Retype, please, the listing from its opening line through the line that contains "the License, or", both included, without the pictures.
BEGIN Input data
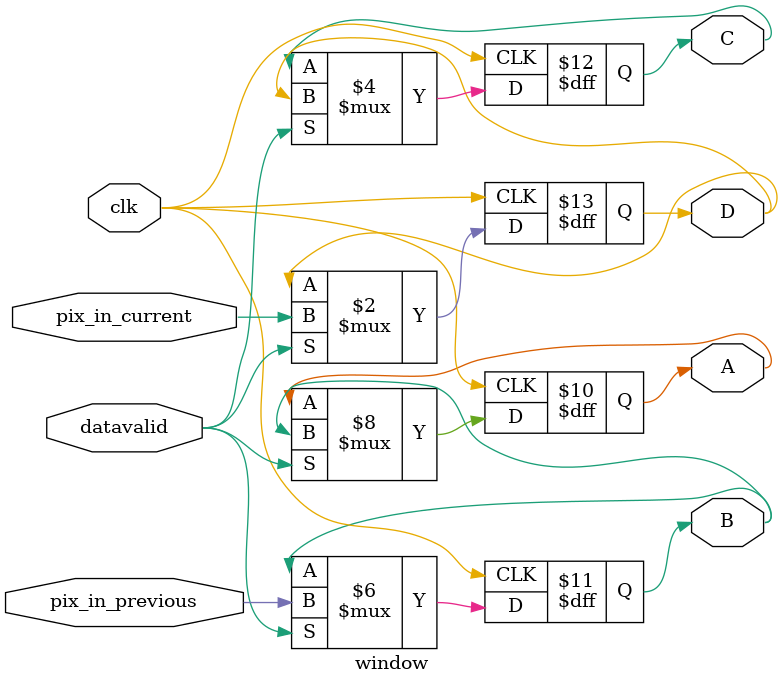
<source format=v>
/**************************************
Author: J.W Tang
Email: jaytang1987@hotmail.com
Module: window
Date: 2016-04-24

Copyright (C) 2016 J.W. Tang
----------------------------
This file is part of LinkRunCCA.

LinkRunCCA is free software: you can redistribute it and/or modify
it under the terms of the GNU Lesser General Public License as
published by the Free Software Foundation, either version 3 of
the License, or (at your option) any later version.

LinkRunCCA is distributed in the hope that it will be useful,
but WITHOUT ANY WARRANTY; without even the implied warranty of
MERCHANTABILITY or FITNESS FOR A PARTICULAR PURPOSE.  See the
GNU Lesser General Public License for more details.

You should have received a copy of the GNU Lesser General Public License
along with LinkRunCCA. If not, see <http://www.gnu.org/licenses/>.

By using this component in any associated publication,
you agree to cite it as: 
Tang, J. W., et al. "A linked list run-length-based single-pass
connected component analysis for real-time embedded hardware."
Journal of Real-Time Image Processing: 1-19. 2016.
doi:10.1007/s11554-016-0590-2. 

***************************************/

module window(clk,datavalid,pix_in_current,pix_in_previous,A,B,C,D);

input clk,datavalid,pix_in_current,pix_in_previous;
output reg A,B,C,D;

always@(posedge clk)
	if(datavalid)begin
		A<=B;B<=pix_in_previous;
		C<=D;D<=pix_in_current;
	end
	
endmodule

</source>
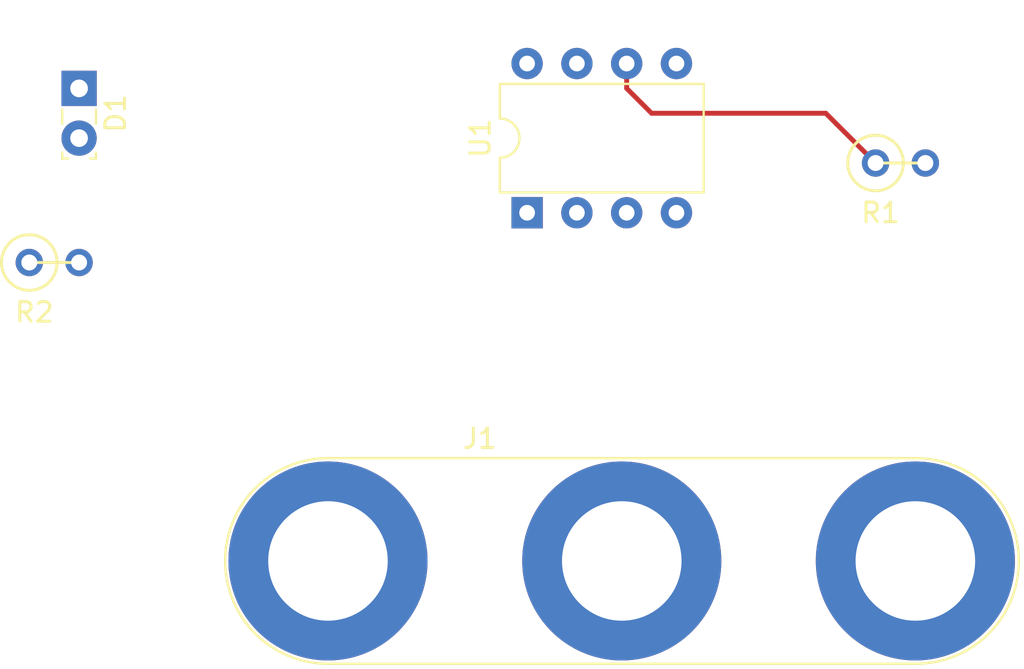
<source format=kicad_pcb>
(kicad_pcb (version 4) (host pcbnew 4.0.6)

  (general
    (links 7)
    (no_connects 6)
    (area 127.795096 99.501429 180.555001 134.045001)
    (thickness 1.6)
    (drawings 0)
    (tracks 4)
    (zones 0)
    (modules 5)
    (nets 11)
  )

  (page A4)
  (title_block
    (title example1)
  )

  (layers
    (0 F.Cu signal)
    (31 B.Cu signal)
    (32 B.Adhes user)
    (33 F.Adhes user)
    (34 B.Paste user)
    (35 F.Paste user)
    (36 B.SilkS user)
    (37 F.SilkS user)
    (38 B.Mask user)
    (39 F.Mask user)
    (40 Dwgs.User user)
    (41 Cmts.User user)
    (42 Eco1.User user)
    (43 Eco2.User user)
    (44 Edge.Cuts user)
    (45 Margin user)
    (46 B.CrtYd user)
    (47 F.CrtYd user)
    (48 B.Fab user)
    (49 F.Fab user)
  )

  (setup
    (last_trace_width 0.25)
    (trace_clearance 0.25)
    (zone_clearance 0.508)
    (zone_45_only no)
    (trace_min 0.25)
    (segment_width 0.2)
    (edge_width 0.15)
    (via_size 0.6)
    (via_drill 0.4)
    (via_min_size 0.4)
    (via_min_drill 0.3)
    (uvia_size 0.3)
    (uvia_drill 0.1)
    (uvias_allowed no)
    (uvia_min_size 0.2)
    (uvia_min_drill 0.1)
    (pcb_text_width 0.3)
    (pcb_text_size 1.5 1.5)
    (mod_edge_width 0.15)
    (mod_text_size 1 1)
    (mod_text_width 0.15)
    (pad_size 1.524 1.524)
    (pad_drill 0.762)
    (pad_to_mask_clearance 0.2)
    (aux_axis_origin 0 0)
    (visible_elements 7FFFFFFF)
    (pcbplotparams
      (layerselection 0x00030_80000001)
      (usegerberextensions false)
      (excludeedgelayer true)
      (linewidth 0.100000)
      (plotframeref false)
      (viasonmask false)
      (mode 1)
      (useauxorigin false)
      (hpglpennumber 1)
      (hpglpenspeed 20)
      (hpglpendiameter 15)
      (hpglpenoverlay 2)
      (psnegative false)
      (psa4output false)
      (plotreference true)
      (plotvalue true)
      (plotinvisibletext false)
      (padsonsilk false)
      (subtractmaskfromsilk false)
      (outputformat 1)
      (mirror false)
      (drillshape 1)
      (scaleselection 1)
      (outputdirectory ""))
  )

  (net 0 "")
  (net 1 "Net-(D1-Pad1)")
  (net 2 "Net-(D1-Pad2)")
  (net 3 VCC)
  (net 4 GND)
  (net 5 /INPUTtor)
  (net 6 /INPUT)
  (net 7 "Net-(U1-Pad5)")
  (net 8 "Net-(U1-Pad2)")
  (net 9 "Net-(U1-Pad3)")
  (net 10 "Net-(U1-Pad4)")

  (net_class Default "Это класс цепей по умолчанию."
    (clearance 0.25)
    (trace_width 0.25)
    (via_dia 0.6)
    (via_drill 0.4)
    (uvia_dia 0.3)
    (uvia_drill 0.1)
    (add_net /INPUT)
    (add_net /INPUTtor)
    (add_net GND)
    (add_net "Net-(D1-Pad1)")
    (add_net "Net-(D1-Pad2)")
    (add_net "Net-(U1-Pad2)")
    (add_net "Net-(U1-Pad3)")
    (add_net "Net-(U1-Pad4)")
    (add_net "Net-(U1-Pad5)")
    (add_net VCC)
  )

  (module LEDs:LED_SideEmitter_Rectangular_W4.5mm_H1.6mm (layer F.Cu) (tedit 58E18F4F) (tstamp 58E18D16)
    (at 132.08 104.14 270)
    (descr "LED_SideEmitter_Rectangular, Rectangular, SideEmitter,  Rectangular size 4.5x1.6mm^2, 2 pins, http://cdn-reichelt.de/documents/datenblatt/A500/LED15MMGE_LED15MMGN%23KIN.pdf")
    (tags "LED_SideEmitter_Rectangular Rectangular SideEmitter  Rectangular size 4.5x1.6mm^2 2 pins")
    (path /58E14226)
    (fp_text reference D1 (at 1.27 -1.86 270) (layer F.SilkS)
      (effects (font (size 1 1) (thickness 0.15)))
    )
    (fp_text value LED (at 1.27 1.86 450) (layer F.Fab)
      (effects (font (size 1 1) (thickness 0.15)))
    )
    (fp_line (start -0.98 -0.8) (end -0.98 0.8) (layer F.Fab) (width 0.1))
    (fp_line (start -0.98 0.8) (end 3.52 0.8) (layer F.Fab) (width 0.1))
    (fp_line (start 3.52 0.8) (end 3.52 -0.8) (layer F.Fab) (width 0.1))
    (fp_line (start 3.52 -0.8) (end -0.98 -0.8) (layer F.Fab) (width 0.1))
    (fp_line (start 1.08 -0.861) (end 1.811 -0.861) (layer F.SilkS) (width 0.12))
    (fp_line (start 3.27 -0.861) (end 3.58 -0.861) (layer F.SilkS) (width 0.12))
    (fp_line (start 1.08 0.861) (end 1.811 0.861) (layer F.SilkS) (width 0.12))
    (fp_line (start 3.27 0.861) (end 3.58 0.861) (layer F.SilkS) (width 0.12))
    (fp_line (start 3.58 -0.861) (end 3.58 -0.555) (layer F.SilkS) (width 0.12))
    (fp_line (start 3.58 0.555) (end 3.58 0.861) (layer F.SilkS) (width 0.12))
    (fp_line (start -1.3 -1.15) (end -1.3 1.15) (layer F.CrtYd) (width 0.05))
    (fp_line (start -1.3 1.15) (end 3.85 1.15) (layer F.CrtYd) (width 0.05))
    (fp_line (start 3.85 1.15) (end 3.85 -1.15) (layer F.CrtYd) (width 0.05))
    (fp_line (start 3.85 -1.15) (end -1.3 -1.15) (layer F.CrtYd) (width 0.05))
    (pad 1 thru_hole rect (at 0 0 270) (size 1.8 1.8) (drill 0.9) (layers *.Cu *.Mask)
      (net 1 "Net-(D1-Pad1)"))
    (pad 2 thru_hole circle (at 2.54 0 270) (size 1.8 1.8) (drill 0.9) (layers *.Cu *.Mask)
      (net 2 "Net-(D1-Pad2)"))
    (model LEDs.3dshapes/LED_SideEmitter_Rectangular_W4.5mm_H1.6mm.wrl
      (at (xyz 0 0 0))
      (scale (xyz 0.393701 0.393701 0.393701))
      (rotate (xyz 0 0 0))
    )
  )

  (module Connectors:Banana_Jack_3Pin (layer F.Cu) (tedit 58613A44) (tstamp 58E18D1D)
    (at 144.78 128.27)
    (descr "Triple banana socket, footprint - 3 x 6mm drills")
    (tags "banana socket")
    (path /58E14EA6)
    (fp_text reference J1 (at 7.75 -6.25) (layer F.SilkS)
      (effects (font (size 1 1) (thickness 0.15)))
    )
    (fp_text value MYCONN3 (at 22.5 -6.25) (layer F.Fab)
      (effects (font (size 1 1) (thickness 0.15)))
    )
    (fp_circle (center 30 0) (end 30 -2) (layer F.Fab) (width 0.1))
    (fp_circle (center 30 0) (end 30 -4.75) (layer F.Fab) (width 0.1))
    (fp_circle (center 15 0) (end 19.75 0) (layer F.Fab) (width 0.1))
    (fp_circle (center 15 0) (end 17 0) (layer F.Fab) (width 0.1))
    (fp_circle (center 0 0) (end 4.75 0) (layer F.Fab) (width 0.1))
    (fp_circle (center 0 0) (end 2 0) (layer F.Fab) (width 0.1))
    (fp_line (start 30 5.5) (end 0 5.5) (layer F.CrtYd) (width 0.05))
    (fp_line (start 0 -5.5) (end 30 -5.5) (layer F.CrtYd) (width 0.05))
    (fp_arc (start 0 0) (end 0 5.5) (angle 180) (layer F.CrtYd) (width 0.05))
    (fp_arc (start 30 0) (end 30 -5.5) (angle 180) (layer F.CrtYd) (width 0.05))
    (fp_line (start 0 5.25) (end 30 5.25) (layer F.SilkS) (width 0.12))
    (fp_line (start 30 -5.25) (end 0 -5.25) (layer F.SilkS) (width 0.12))
    (fp_arc (start 30 0) (end 30 -5.25) (angle 180) (layer F.SilkS) (width 0.12))
    (fp_arc (start 0 0) (end 0 5.25) (angle 180) (layer F.SilkS) (width 0.12))
    (pad 1 thru_hole circle (at 0 0) (size 10.16 10.16) (drill 6.1) (layers *.Cu *.Mask)
      (net 3 VCC))
    (pad 3 thru_hole circle (at 29.97 0) (size 10.16 10.16) (drill 6.1) (layers *.Cu *.Mask)
      (net 4 GND))
    (pad 2 thru_hole circle (at 14.99 0) (size 10.16 10.16) (drill 6.1) (layers *.Cu *.Mask)
      (net 5 /INPUTtor))
    (model Connectors.3dshapes/Banana_Jack_3Pin.wrl
      (at (xyz 0.5905511811023623 0 0))
      (scale (xyz 2 2 2))
      (rotate (xyz 0 0 0))
    )
  )

  (module Discret:R1 (layer F.Cu) (tedit 0) (tstamp 58E18D23)
    (at 173.99 107.95)
    (descr "Resistance verticale")
    (tags R)
    (path /58E1406A)
    (fp_text reference R1 (at -1.016 2.54) (layer F.SilkS)
      (effects (font (size 1 1) (thickness 0.15)))
    )
    (fp_text value 100 (at -1.143 2.54) (layer F.Fab)
      (effects (font (size 1 1) (thickness 0.15)))
    )
    (fp_line (start -1.27 0) (end 1.27 0) (layer F.SilkS) (width 0.15))
    (fp_circle (center -1.27 0) (end -0.635 1.27) (layer F.SilkS) (width 0.15))
    (pad 1 thru_hole circle (at -1.27 0) (size 1.397 1.397) (drill 0.8128) (layers *.Cu *.Mask)
      (net 6 /INPUT))
    (pad 2 thru_hole circle (at 1.27 0) (size 1.397 1.397) (drill 0.8128) (layers *.Cu *.Mask)
      (net 5 /INPUTtor))
    (model Discret.3dshapes/R1.wrl
      (at (xyz 0 0 0))
      (scale (xyz 1 1 1))
      (rotate (xyz 0 0 0))
    )
  )

  (module Discret:R1 (layer F.Cu) (tedit 0) (tstamp 58E18D29)
    (at 130.81 113.03)
    (descr "Resistance verticale")
    (tags R)
    (path /58E13EA9)
    (fp_text reference R2 (at -1.016 2.54) (layer F.SilkS)
      (effects (font (size 1 1) (thickness 0.15)))
    )
    (fp_text value 1k (at -1.143 2.54) (layer F.Fab)
      (effects (font (size 1 1) (thickness 0.15)))
    )
    (fp_line (start -1.27 0) (end 1.27 0) (layer F.SilkS) (width 0.15))
    (fp_circle (center -1.27 0) (end -0.635 1.27) (layer F.SilkS) (width 0.15))
    (pad 1 thru_hole circle (at -1.27 0) (size 1.397 1.397) (drill 0.8128) (layers *.Cu *.Mask)
      (net 3 VCC))
    (pad 2 thru_hole circle (at 1.27 0) (size 1.397 1.397) (drill 0.8128) (layers *.Cu *.Mask)
      (net 2 "Net-(D1-Pad2)"))
    (model Discret.3dshapes/R1.wrl
      (at (xyz 0 0 0))
      (scale (xyz 1 1 1))
      (rotate (xyz 0 0 0))
    )
  )

  (module Housings_DIP:DIP-8_W7.62mm (layer F.Cu) (tedit 58CC8E33) (tstamp 58E18D35)
    (at 154.94 110.49 90)
    (descr "8-lead dip package, row spacing 7.62 mm (300 mils)")
    (tags "DIL DIP PDIP 2.54mm 7.62mm 300mil")
    (path /58E141B1)
    (fp_text reference U1 (at 3.81 -2.39 90) (layer F.SilkS)
      (effects (font (size 1 1) (thickness 0.15)))
    )
    (fp_text value PIC12C508A-I/SN (at 3.81 10.01 90) (layer F.Fab)
      (effects (font (size 1 1) (thickness 0.15)))
    )
    (fp_text user %R (at 3.81 3.81 90) (layer F.Fab)
      (effects (font (size 1 1) (thickness 0.15)))
    )
    (fp_line (start 1.635 -1.27) (end 6.985 -1.27) (layer F.Fab) (width 0.1))
    (fp_line (start 6.985 -1.27) (end 6.985 8.89) (layer F.Fab) (width 0.1))
    (fp_line (start 6.985 8.89) (end 0.635 8.89) (layer F.Fab) (width 0.1))
    (fp_line (start 0.635 8.89) (end 0.635 -0.27) (layer F.Fab) (width 0.1))
    (fp_line (start 0.635 -0.27) (end 1.635 -1.27) (layer F.Fab) (width 0.1))
    (fp_line (start 2.81 -1.39) (end 1.04 -1.39) (layer F.SilkS) (width 0.12))
    (fp_line (start 1.04 -1.39) (end 1.04 9.01) (layer F.SilkS) (width 0.12))
    (fp_line (start 1.04 9.01) (end 6.58 9.01) (layer F.SilkS) (width 0.12))
    (fp_line (start 6.58 9.01) (end 6.58 -1.39) (layer F.SilkS) (width 0.12))
    (fp_line (start 6.58 -1.39) (end 4.81 -1.39) (layer F.SilkS) (width 0.12))
    (fp_line (start -1.1 -1.6) (end -1.1 9.2) (layer F.CrtYd) (width 0.05))
    (fp_line (start -1.1 9.2) (end 8.7 9.2) (layer F.CrtYd) (width 0.05))
    (fp_line (start 8.7 9.2) (end 8.7 -1.6) (layer F.CrtYd) (width 0.05))
    (fp_line (start 8.7 -1.6) (end -1.1 -1.6) (layer F.CrtYd) (width 0.05))
    (fp_arc (start 3.81 -1.39) (end 2.81 -1.39) (angle -180) (layer F.SilkS) (width 0.12))
    (pad 1 thru_hole rect (at 0 0 90) (size 1.6 1.6) (drill 0.8) (layers *.Cu *.Mask)
      (net 3 VCC))
    (pad 5 thru_hole oval (at 7.62 7.62 90) (size 1.6 1.6) (drill 0.8) (layers *.Cu *.Mask)
      (net 7 "Net-(U1-Pad5)"))
    (pad 2 thru_hole oval (at 0 2.54 90) (size 1.6 1.6) (drill 0.8) (layers *.Cu *.Mask)
      (net 8 "Net-(U1-Pad2)"))
    (pad 6 thru_hole oval (at 7.62 5.08 90) (size 1.6 1.6) (drill 0.8) (layers *.Cu *.Mask)
      (net 6 /INPUT))
    (pad 3 thru_hole oval (at 0 5.08 90) (size 1.6 1.6) (drill 0.8) (layers *.Cu *.Mask)
      (net 9 "Net-(U1-Pad3)"))
    (pad 7 thru_hole oval (at 7.62 2.54 90) (size 1.6 1.6) (drill 0.8) (layers *.Cu *.Mask)
      (net 1 "Net-(D1-Pad1)"))
    (pad 4 thru_hole oval (at 0 7.62 90) (size 1.6 1.6) (drill 0.8) (layers *.Cu *.Mask)
      (net 10 "Net-(U1-Pad4)"))
    (pad 8 thru_hole oval (at 7.62 0 90) (size 1.6 1.6) (drill 0.8) (layers *.Cu *.Mask)
      (net 4 GND))
    (model Housings_DIP.3dshapes/DIP-8_W7.62mm.wrl
      (at (xyz 0 0 0))
      (scale (xyz 1 1 1))
      (rotate (xyz 0 0 0))
    )
  )

  (segment (start 160.02 102.87) (end 160.02 104.14) (width 0.25) (layer F.Cu) (net 6))
  (segment (start 170.18 105.41) (end 172.72 107.95) (width 0.25) (layer F.Cu) (net 6) (tstamp 58E19091))
  (segment (start 161.29 105.41) (end 170.18 105.41) (width 0.25) (layer F.Cu) (net 6) (tstamp 58E1908D))
  (segment (start 160.02 104.14) (end 161.29 105.41) (width 0.25) (layer F.Cu) (net 6) (tstamp 58E19086))

)

</source>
END Input data
* [Solved exercise]
<source format=v>
/**************************************
Author: J.W Tang
Email: jaytang1987@hotmail.com
Module: window
Date: 2016-04-24

Copyright (C) 2016 J.W. Tang
----------------------------
This file is part of LinkRunCCA.

LinkRunCCA is free software: you can redistribute it and/or modify
it under the terms of the GNU Lesser General Public License as
published by the Free Software Foundation, either version 3 of
the License, or (at your option) any later version.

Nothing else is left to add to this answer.